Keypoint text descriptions
┄┄┄┄┄┄

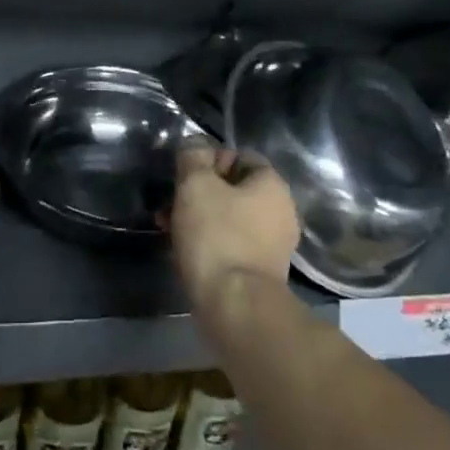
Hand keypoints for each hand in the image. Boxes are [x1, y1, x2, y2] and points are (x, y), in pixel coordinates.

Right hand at [168, 141, 299, 301]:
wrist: (235, 305)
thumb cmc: (217, 235)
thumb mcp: (196, 185)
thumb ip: (194, 157)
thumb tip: (195, 144)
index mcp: (273, 185)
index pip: (242, 155)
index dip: (211, 158)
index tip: (186, 172)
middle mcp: (281, 211)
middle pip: (234, 188)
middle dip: (200, 190)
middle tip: (171, 200)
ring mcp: (273, 244)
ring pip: (229, 217)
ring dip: (199, 216)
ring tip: (168, 225)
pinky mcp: (260, 271)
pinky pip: (230, 243)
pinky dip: (208, 241)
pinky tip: (183, 248)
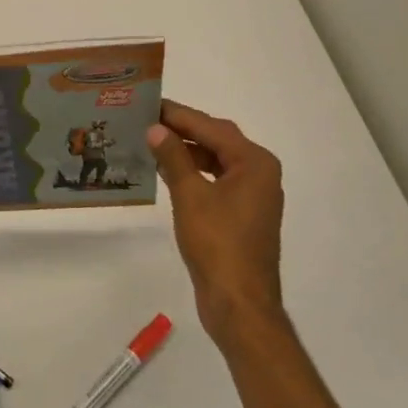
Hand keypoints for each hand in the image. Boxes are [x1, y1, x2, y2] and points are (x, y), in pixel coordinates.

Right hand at [148, 99, 286, 342]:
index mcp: (255, 163)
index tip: (150, 103)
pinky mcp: (242, 216)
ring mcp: (253, 196)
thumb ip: (173, 157)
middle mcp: (260, 174)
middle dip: (183, 130)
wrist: (239, 304)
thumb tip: (156, 129)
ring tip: (152, 143)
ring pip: (216, 161)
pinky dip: (194, 174)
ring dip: (187, 152)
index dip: (179, 115)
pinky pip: (216, 181)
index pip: (212, 128)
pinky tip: (168, 173)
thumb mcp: (190, 195)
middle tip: (147, 119)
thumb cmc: (218, 244)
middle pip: (217, 141)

┄┄┄┄┄┄

What to produce> Leaving out the pictures, print each line of the records above from the first up to and including the one that contains "ring dip: (187, 152)", exactly as written.

Response area>
Hand keypoints for each hand in the image. Boxes are [x1, y1, x2, y2] and points are (x, y), in pixel coordinates.

Right hand at [168, 141, 299, 301]:
wrist: (235, 305)
thumb cmc: (217, 235)
thumb mcp: (196, 185)
thumb ip: (194, 157)
thumb tip: (195, 144)
index mcp: (273, 185)
index pip: (242, 155)
index dip: (211, 158)
index tip: (186, 172)
middle mcp: (281, 211)
middle pip: (234, 188)
middle dip: (200, 190)
middle tip: (171, 200)
ring mcp: (273, 244)
ring pip: (229, 217)
ring dip: (199, 216)
ring tip: (168, 225)
pinky mcp: (260, 271)
pinky pip: (230, 243)
pinky dip: (208, 241)
pinky tip: (183, 248)
Hand keypoints for each hand in the image. Boxes are [x1, y1, x2, y2] and points are (x, y), in pixel coordinates.

Right hand at [148, 99, 286, 342]:
index mcp: (255, 163)
index tip: (150, 103)
pinky mcp: (242, 216)
ring mcp: (253, 196)
thumb ip: (173, 157)
middle mcp: (260, 174)
middle dip: (183, 130)
wrist: (239, 304)
thumb tip: (156, 129)
ring tip: (152, 143)
ring pip: (216, 161)
pinky dip: (194, 174)
ring dip: (187, 152)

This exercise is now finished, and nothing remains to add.